#### Work required
Repeat the records below exactly.

_ _ _ _ _

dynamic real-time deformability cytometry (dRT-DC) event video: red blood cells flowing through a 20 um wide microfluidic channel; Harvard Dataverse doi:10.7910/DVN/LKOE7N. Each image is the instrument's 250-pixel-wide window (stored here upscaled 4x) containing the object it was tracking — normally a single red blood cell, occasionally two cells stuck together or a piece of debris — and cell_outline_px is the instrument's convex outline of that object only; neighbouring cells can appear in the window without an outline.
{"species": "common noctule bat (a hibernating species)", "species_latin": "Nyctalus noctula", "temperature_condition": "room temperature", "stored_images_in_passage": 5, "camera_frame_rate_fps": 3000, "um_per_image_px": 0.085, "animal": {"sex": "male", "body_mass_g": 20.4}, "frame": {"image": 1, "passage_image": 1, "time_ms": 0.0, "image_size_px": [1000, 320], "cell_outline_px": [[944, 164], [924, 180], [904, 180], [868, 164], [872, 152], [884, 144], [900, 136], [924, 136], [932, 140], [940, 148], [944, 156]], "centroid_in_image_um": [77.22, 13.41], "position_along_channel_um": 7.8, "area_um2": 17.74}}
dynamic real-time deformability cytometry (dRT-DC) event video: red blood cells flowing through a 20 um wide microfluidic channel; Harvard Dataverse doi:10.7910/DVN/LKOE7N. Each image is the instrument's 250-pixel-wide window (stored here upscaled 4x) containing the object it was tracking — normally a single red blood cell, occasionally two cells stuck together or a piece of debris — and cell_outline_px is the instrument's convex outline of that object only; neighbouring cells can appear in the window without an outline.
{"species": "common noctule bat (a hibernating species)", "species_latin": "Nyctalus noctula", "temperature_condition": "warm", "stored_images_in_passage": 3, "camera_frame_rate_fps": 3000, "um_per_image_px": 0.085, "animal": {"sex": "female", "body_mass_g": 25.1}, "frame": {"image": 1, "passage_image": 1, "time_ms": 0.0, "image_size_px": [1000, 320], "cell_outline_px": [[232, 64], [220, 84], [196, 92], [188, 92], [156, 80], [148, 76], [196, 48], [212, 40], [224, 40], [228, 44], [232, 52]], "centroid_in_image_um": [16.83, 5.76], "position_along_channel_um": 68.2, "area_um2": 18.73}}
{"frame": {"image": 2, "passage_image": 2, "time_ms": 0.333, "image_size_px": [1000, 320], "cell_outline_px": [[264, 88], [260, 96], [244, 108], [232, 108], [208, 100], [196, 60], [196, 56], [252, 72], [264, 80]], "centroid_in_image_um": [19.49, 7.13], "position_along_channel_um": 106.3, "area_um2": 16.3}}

_ _ _ _ _

#### Exercise output
dynamic real-time deformability cytometry (dRT-DC) event video: red blood cells flowing through a 20 um wide microfluidic channel; Harvard Dataverse doi:10.7910/DVN/LKOE7N. Each image is the instrument's 250-pixel-wide window (stored here upscaled 4x) containing the object it was tracking — normally a single red blood cell, occasionally two cells stuck together or a piece of debris — and cell_outline_px is the instrument's convex outline of that object only; neighbouring cells can appear in the window without an outline.
{"species": "common noctule bat (a hibernating species)", "species_latin": "Nyctalus noctula", "temperature_condition": "room temperature", "stored_images_in_passage": 5, "camera_frame_rate_fps": 3000, "um_per_image_px": 0.085, "animal": {"sex": "male", "body_mass_g": 20.4}, "frame": {"image": 1, "passage_image": 1, "time_ms": 0.0, "image_size_px": [1000, 320], "cell_outline_px": [[944, 164], [924, 180], [904, 180], [868, 164], [872, 152], [884, 144], [900, 136], [924, 136], [932, 140], [940, 148], [944, 156]], "centroid_in_image_um": [77.22, 13.41], "position_along_channel_um": 7.8, "area_um2": 17.74}}
dynamic real-time deformability cytometry (dRT-DC) event video: red blood cells flowing through a 20 um wide microfluidic channel; Harvard Dataverse doi:10.7910/DVN/LKOE7N. Each image is the instrument's 250-pixel-wide window (stored here upscaled 4x) containing the object it was tracking — normally a single red blood cell, occasionally two cells stuck together or a piece of debris — and cell_outline_px is the instrument's convex outline of that object only; neighbouring cells can appear in the window without an outline.
{"species": "common noctule bat (a hibernating species)", "species_latin": "Nyctalus noctula", "temperature_condition": "warm", "stored_images_in_passage": 3, "camera_frame_rate_fps": 3000, "um_per_image_px": 0.085, "animal": {"sex": "female", "body_mass_g": 25.1}, "frame": {"image": 1, "passage_image": 1, "time_ms": 0.0, "image_size_px": [1000, 320], "cell_outline_px": [[232, 64], [220, 84], [196, 92], [188, 92], [156, 80], [148, 76], [196, 48], [212, 40], [224, 40], [228, 44], [232, 52]], "centroid_in_image_um": [16.83, 5.76], "position_along_channel_um": 68.2, "area_um2": 18.73}}
{"frame": {"image": 2, "passage_image": 2, "time_ms": 0.333, "image_size_px": [1000, 320], "cell_outline_px": [[264, 88], [260, 96], [244, 108], [232, 108], [208, 100], [196, 60], [196, 56], [252, 72], [264, 80]], "centroid_in_image_um": [19.49, 7.13], "position_along_channel_um": 106.3, "area_um2": 16.3}}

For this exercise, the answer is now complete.